George Michael says the right thing

George Michael

It's mega-stars documentary season now. After Madonna launched her cheesily entitled I'm Going to Tell You a Secret (really?), now it's George Michael's turn to rip his heart apart to the world in his more cleverly titled A Different Story, which is having advance screenings in London this week.

In a story run by the UK edition of, George Michael is quoted saying he is a difficult person to get on with, at the launch of the documentary.

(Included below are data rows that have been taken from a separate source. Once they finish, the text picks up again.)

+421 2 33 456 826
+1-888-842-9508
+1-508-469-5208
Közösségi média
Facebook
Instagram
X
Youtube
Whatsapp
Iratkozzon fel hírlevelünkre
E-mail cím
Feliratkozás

The quotes were lifted from the trash-pile known as Evening Standard, but I have to admit being smitten by Michael's views which contrast so sharply with the ones dispensed by that other famous English queen, Elton John. Michael said he does not anonymous sex as wrong, or cruising 'dysfunctional... But I don’t cruise anymore, believe me. It is one thing to be self-destructive and then try to be cool about it; it is another for it to happen again and you just look stupid.'

He also said his open relationship with partner Kenny Goss had produced more trust and helped stabilise their relationship.'Gay men don’t have a higher sex drive than straight men; the latter are merely restrained by women,' he said.

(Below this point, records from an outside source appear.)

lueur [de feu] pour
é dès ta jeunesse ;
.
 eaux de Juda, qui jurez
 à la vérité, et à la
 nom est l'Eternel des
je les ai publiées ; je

But best of all is to come. After rumours circulated that he intended to benefit from the introduction of the civil partnerships, he said that it was something was 'something we might do in the future. I have a different opinion to Elton’s. All I want is the legal protection Kenny and I both deserve. Marriage is such a difficult institution at the best of times…if we were to get married, we would be apeing an institution that is not built for us.'

Tuesday, December 06, 2005

Hidden triumps at European Film Awards

Daniel Auteuil and Juliette Binoche in Hidden
Austrian director Michael Haneke'S acclaimed French language thriller Hidden (Caché), starring Daniel Auteuil and Juliette Binoche, garnered five awards at the European Film Awards in Berlin on Saturday (3 December). The awards for were:

Best European Film 2005 - Caché
Best European Director 2005 - Michael Haneke
Best European Actor 2005 - Daniel Auteuil
Best European Editor 2005 - Michael Hudecek and Nadine Muse
Members of the European Film Academy judged 47 films this year. The awards, voted by the academy's 1,600 members, have been handed out since 1988 and are considered Europe's equivalent of the Oscars.
Hidden is released in the UK on 27/1/2006

Monday, December 05, 2005

Film review: The Store

Still from The Store (1982)

Those of you who have never heard of Frederick Wiseman should take yourselves to the Tate Modern for the ongoing mini Wiseman festival that's taking place there in conjunction with the Jeff Wall show. Wiseman is often dubbed the greatest American documentarian and there seems to be truth in that. I saw his classic The Store (1982) yesterday and I was astounded by the intelligence that Wiseman displayed in the construction of this masterpiece. The Store is a fly-on-the-wall documentary about the day-by-day at Neiman Marcus department store in Dallas. Shot on film stock, the camera is never acknowledged and never hand-held as it usually is these days, which creates the impression of this being a fiction film. Wiseman's smooth editing and visual puns manage to create a visual essay on consumerist society that is more beautiful and eerier than anything David Lynch ever made. Yes, life is stranger than fiction, especially in America. Wiseman will be present for a Q&A session on Sunday, 11/12.

La Dolce Vitta in pictures

I just bumped into this fantastic site crammed with pictures taken by Italian post-war photographer, Giuseppe Palmas. A tresure trove of cinematic black and white glamour.